By Jamie Swinnerton
Each February the lives and deeds of historical figures like Martin Luther King Jr., Rosa Parks, and Thurgood Marshall are taught to students across the country for Black History Month. But black history is not confined to the borders, events, or people of the United States. For one teacher’s aide at Boynton Middle School, the black history that he identifies with actually comes from Brazil.
Elijah Ambe has been working for the Ithaca City School District for about two years, and this year he is putting together an event for the students all about an aspect of black culture that many people still don’t know much about. Capoeira is a mix of martial arts, dance, and music that was started in Brazil in the 16th century by enslaved Africans. Ambe has been doing capoeira for about two years now and plans on continuing with it for the rest of his life.
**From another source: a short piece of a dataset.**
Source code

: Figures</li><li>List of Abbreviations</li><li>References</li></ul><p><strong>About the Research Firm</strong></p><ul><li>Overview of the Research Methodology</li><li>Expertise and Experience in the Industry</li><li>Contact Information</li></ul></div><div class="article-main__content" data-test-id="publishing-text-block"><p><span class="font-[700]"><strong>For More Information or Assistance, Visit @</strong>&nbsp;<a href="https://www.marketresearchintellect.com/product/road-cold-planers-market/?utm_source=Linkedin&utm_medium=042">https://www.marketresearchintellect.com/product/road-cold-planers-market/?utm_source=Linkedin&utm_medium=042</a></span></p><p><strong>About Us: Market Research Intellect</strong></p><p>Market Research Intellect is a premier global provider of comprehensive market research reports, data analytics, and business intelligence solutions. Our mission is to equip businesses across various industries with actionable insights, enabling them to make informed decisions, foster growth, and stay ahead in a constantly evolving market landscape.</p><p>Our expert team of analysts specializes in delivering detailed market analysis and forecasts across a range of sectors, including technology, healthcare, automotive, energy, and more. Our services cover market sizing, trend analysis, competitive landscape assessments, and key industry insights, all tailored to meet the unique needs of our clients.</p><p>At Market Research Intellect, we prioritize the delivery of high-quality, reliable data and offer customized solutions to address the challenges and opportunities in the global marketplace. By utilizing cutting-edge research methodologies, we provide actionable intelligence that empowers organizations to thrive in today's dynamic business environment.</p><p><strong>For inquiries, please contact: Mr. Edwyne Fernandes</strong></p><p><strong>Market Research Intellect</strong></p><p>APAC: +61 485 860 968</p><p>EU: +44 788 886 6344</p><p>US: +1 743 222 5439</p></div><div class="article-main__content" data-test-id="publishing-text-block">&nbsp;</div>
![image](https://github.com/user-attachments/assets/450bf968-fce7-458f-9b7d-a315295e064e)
“The Portuguese did not want the African slaves to be able to form coalitions and try to escape, so what they literally did was they decided to break people up based on the ethnic groups that they came out of,” Ambe said of the origins of the cultural practice. “Because they didn’t want people to be together with other people who spoke the same languages, worship the same gods, practice the same culture, eat the same foods. Capoeira came out of that.”
They definitely couldn’t practice any form of self-defense. But, what they could do was sing and dance.
“They would practice in secret,” Ambe said. “They disguised their dances in a triangular dance called the Ginga – which is actually the predecessor of modern breakdancing – and the martial aspect of those things were done in secret.”
But its history is part of why Ambe chose to pursue the idea of holding a Black History Month event on Feb. 15 (or Feb. 16 if a snow day is called on Feb. 15) all about capoeira.
“It really inspired me to want to go ahead and take it upon myself to organize something that I think would have a really impactful and positive message that directly relates to Black History Month,” Ambe said. “And I can’t think of anything better than Capoeira.”
Because of the secret nature of its birth, and because the practice of capoeira was outlawed in Brazil until the 1930s, many aspects of the cultural practice are based in code. Practitioners were given new capoeira names to protect their identity. Within the local Ithaca group, Ambe’s capoeira name is Gnu. Ultimately, capoeira was created to help enslaved Africans escape the sugar plantations of Brazil.
“To escape the plantation, they would do things like they would do hairstyles of cornrows, which would be maps of the plantation and that would tell them where the escape routes were so they could escape and could go hide in the jungle and make these settlements called Quilombos,” Ambe said. “Quilombos were settlements of indigenous populations, freed African slaves, and even poor whites. The most famous of these settlements was a settlement called Palmares. Palmares remained unconquered for over 200 years.”
Ambe said the specific style of capoeira that he and the local capoeira group in Ithaca, Capoeira Angola Quintal-Ithaca, practices traces its lineage to Palmares.
Before Ambe brought the idea to Boynton Principal Jeff Tomasik he floated it to his teacher/Mestre and the founder of Afro-Brazilian Arts school, Capoeira Angola Quintal (ABA-CAQ) in New York City, Michael Goldstein (whose capoeira name is Ombrinho). According to the ABA website, the nonprofit is an organization that “inspires wellness, leadership, and community through capoeira.” A school event like what Ambe had planned was just up the ABAs alley. The day of the event, a number of capoeira practitioners from ABA-CAQ will be performing with some of the local capoeira group members.
“I wanted an opportunity to share an aspect of the black culture that I practice,” Ambe said. “It’s really frustrating to have a black history month celebration where you don’t see yourself reflected in what the day is being perceived or practiced as, and you’re black. So, it was important to me to bring this here.”
After the morning presentation, Ambe said some of the performers have been invited to a few of the classrooms to speak. Another performance, this time with some of the students, will be held during the eighth period. Although he had always been drawn to martial arts, Ambe didn’t start practicing capoeira until he moved to Ithaca a few years ago. For his instructor, Brennen Feint, he discovered capoeira after attending a class taught by a friend’s brother.
“Finally, I just went down to check it out, see what it was about and was really drawn to the music and the acrobatics and the cultural aspect of it,” Feint said. “It is a vehicle for transformation for good and a source of liberation and empowerment.”
The lessons that students learn in class – patience, looking for opportunities and taking them when they appear, protecting oneself while still appearing very open to people – can be brought into their personal lives, Feint said. The event at Boynton is part of a larger outreach effort that ABA-CAQ and the local Ithaca group are going to be doing.
“Our local group’s mission is to really kind of move forward more aligned with the roots of capoeira, and making it available to the people it’s supposed to be helping,” Feint said. “Rather than just making it all about one aspect, like the martial arts aspect of it, or whatever you want to pull from it, we really want it to be more of a community strengthening and building kind of thing and work with other social justice groups to try to help promote social justice and really just help people.”